After routing the Butler forces, the new Earl of Desmond went on to take Kilkenny and many other Butler towns. Edmund MacRichard was forced to pay a ransom to secure his release, which in true Thomas-Earl-of-Desmond style was to be paid at least in part in precious manuscripts. We know this because Earl Thomas had the following explanation written in Irish in the margin of folio 110 of the Butlers’ copy of the famous Psalter of Cashel:

This was the psalter of Edmund MacRichard Butler until the defeat of Piltown was inflicted upon the Earl of Ormond and MacRichard by the Earl of Desmond, when this book and the Book of Carrick were obtained in the redemption of MacRichard. And it was this MacRichard that had these books translated for himself and they remained in his possession until Thomas, Earl of Desmond, wrested them from him.’

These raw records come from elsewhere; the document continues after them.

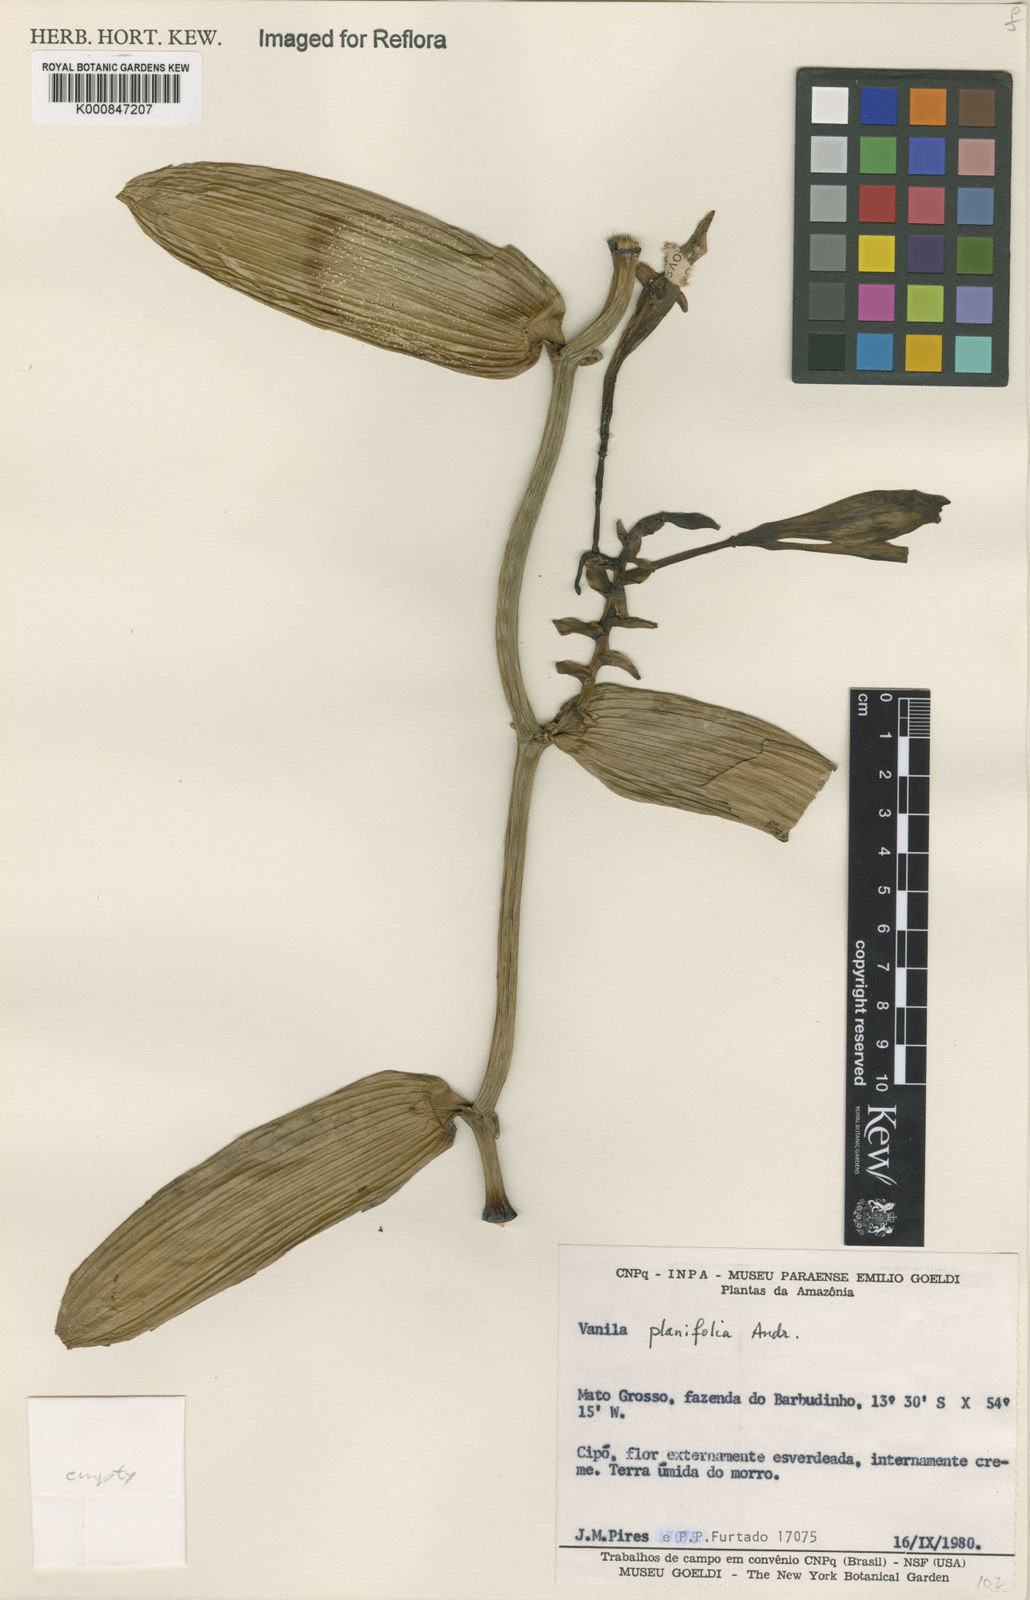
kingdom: Plantae
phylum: Tracheophyta
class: Liliopsida
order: Asparagales
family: Orchidaceae
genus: Vanilla
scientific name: Vanilla phaeantha
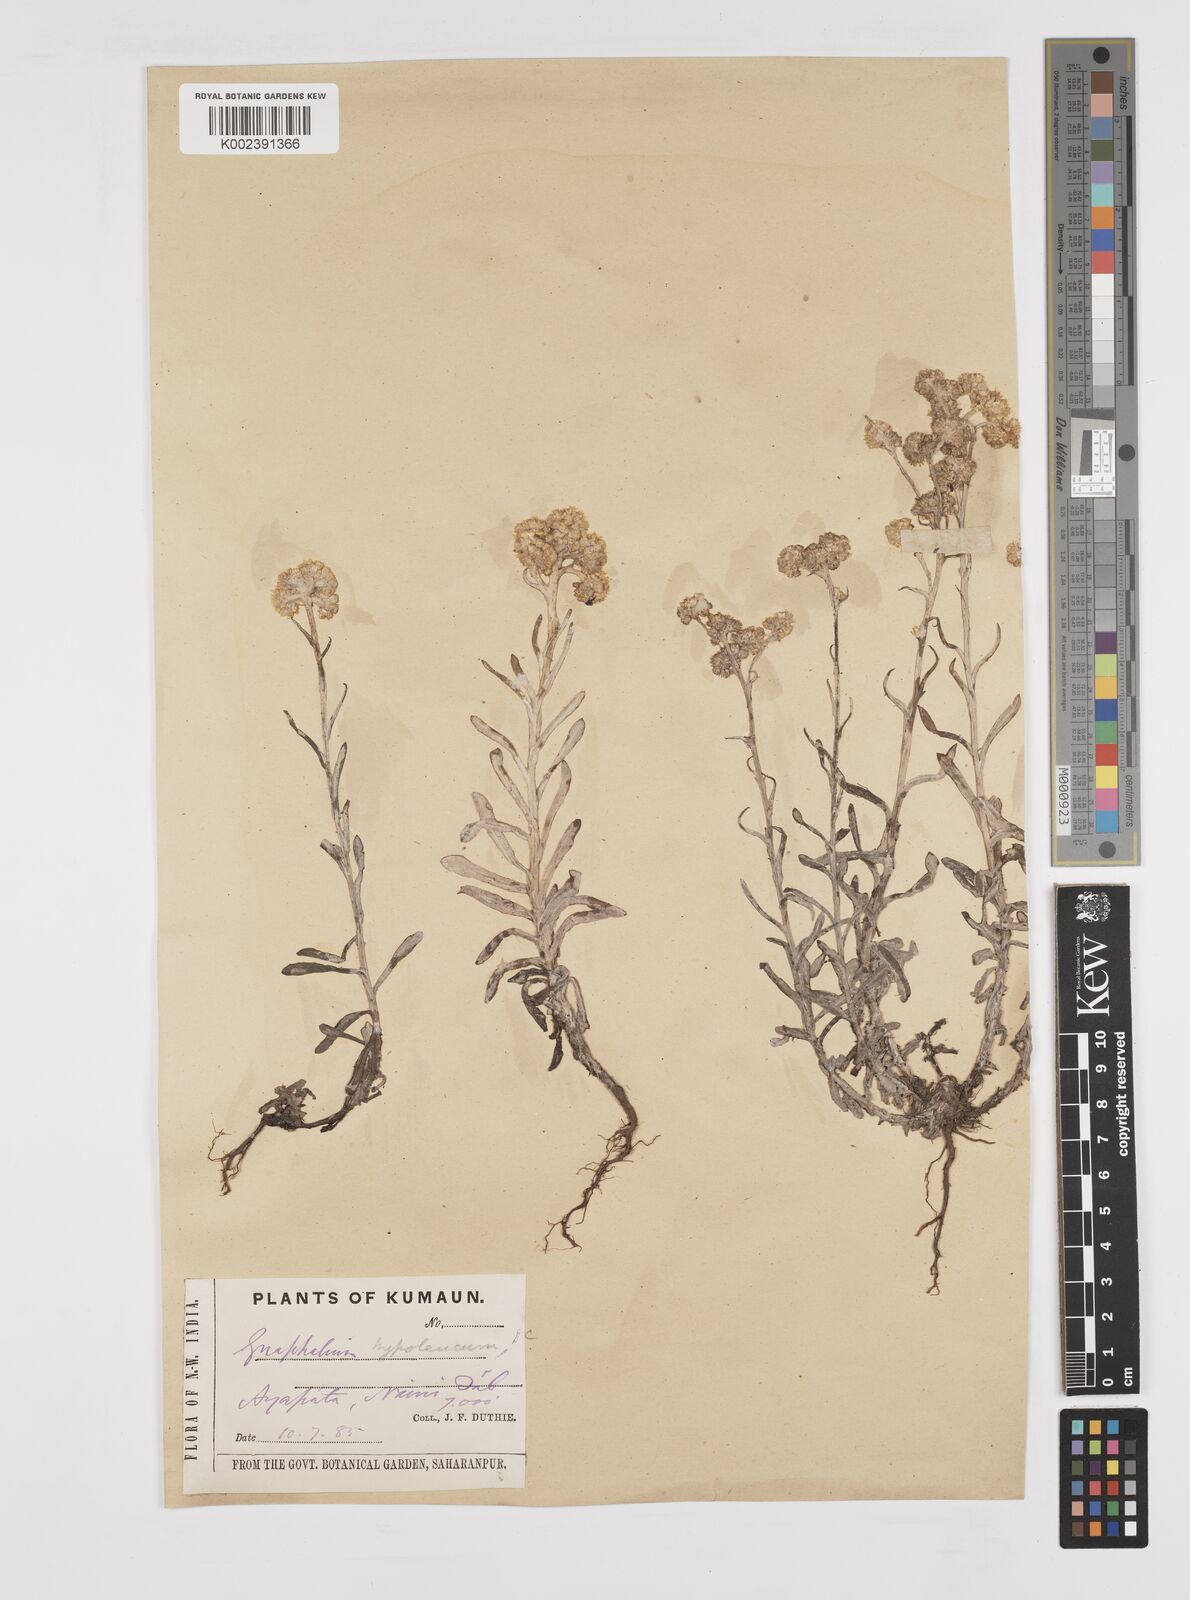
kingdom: Plantae
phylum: Tracheophyta
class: Magnoliopsida
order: Asterales
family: Asteraceae
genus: Pseudognaphalium
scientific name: Pseudognaphalium hypoleucum
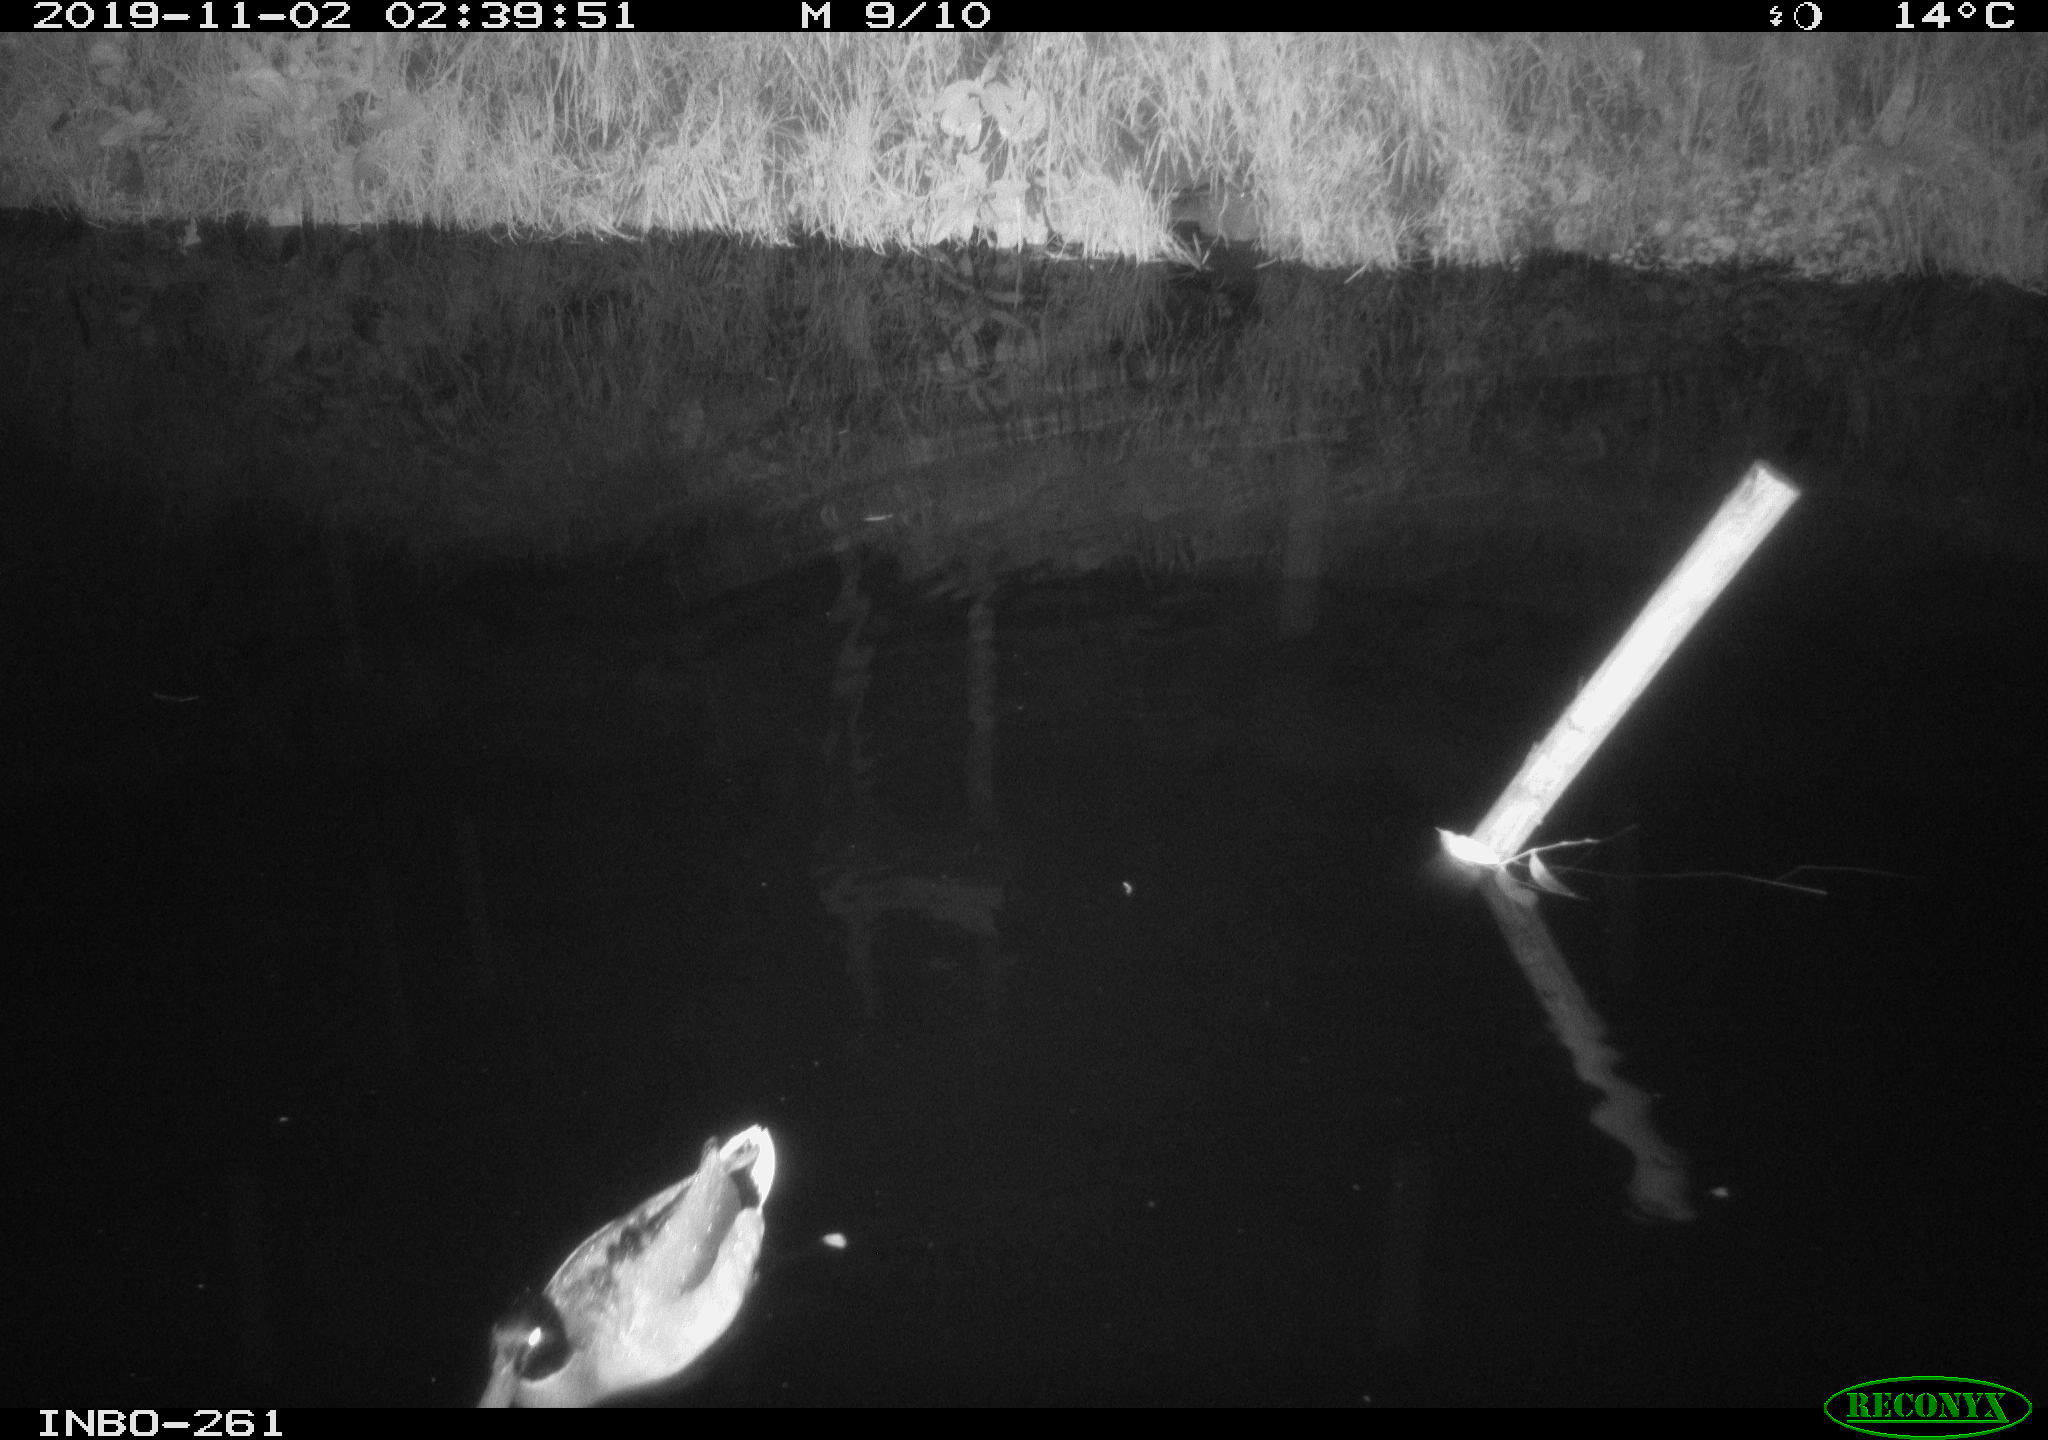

According to the Four Masters, the Earl of Ormond’s younger brother Thomas now also put in an appearance, though he seems to have stayed at sea, where he captured four ships. Perhaps it was through his aid that Ormond succeeded in escaping from Ireland. If Jasper Tudor had indeed been involved with the Butler rebellion, he too managed to escape, because at the end of October he was with Queen Margaret when she landed at Tynemouth and went on to seize Bamburgh.

The Fruits of the Victory and the Defeat

In the middle of October, Deputy Portlester had held a parliament in Dublin that passed an Act of Attainder against the Butler brothers. Finally, their Irish lands were officially and lawfully confiscated, and the Anglo-Irish could no longer style Sir John Butler ‘Earl of Ormond’. When King Edward heard of the new Earl of Desmond’s resounding victory over the Butlers he was so impressed that he appointed him as his new Deputy Lieutenant. Sir John Butler made further attempts to retake his Irish lands over the following two summers, each time being repelled by Desmond’s forces. Finally, in September of 1464 he gave up the attempt and sailed into exile.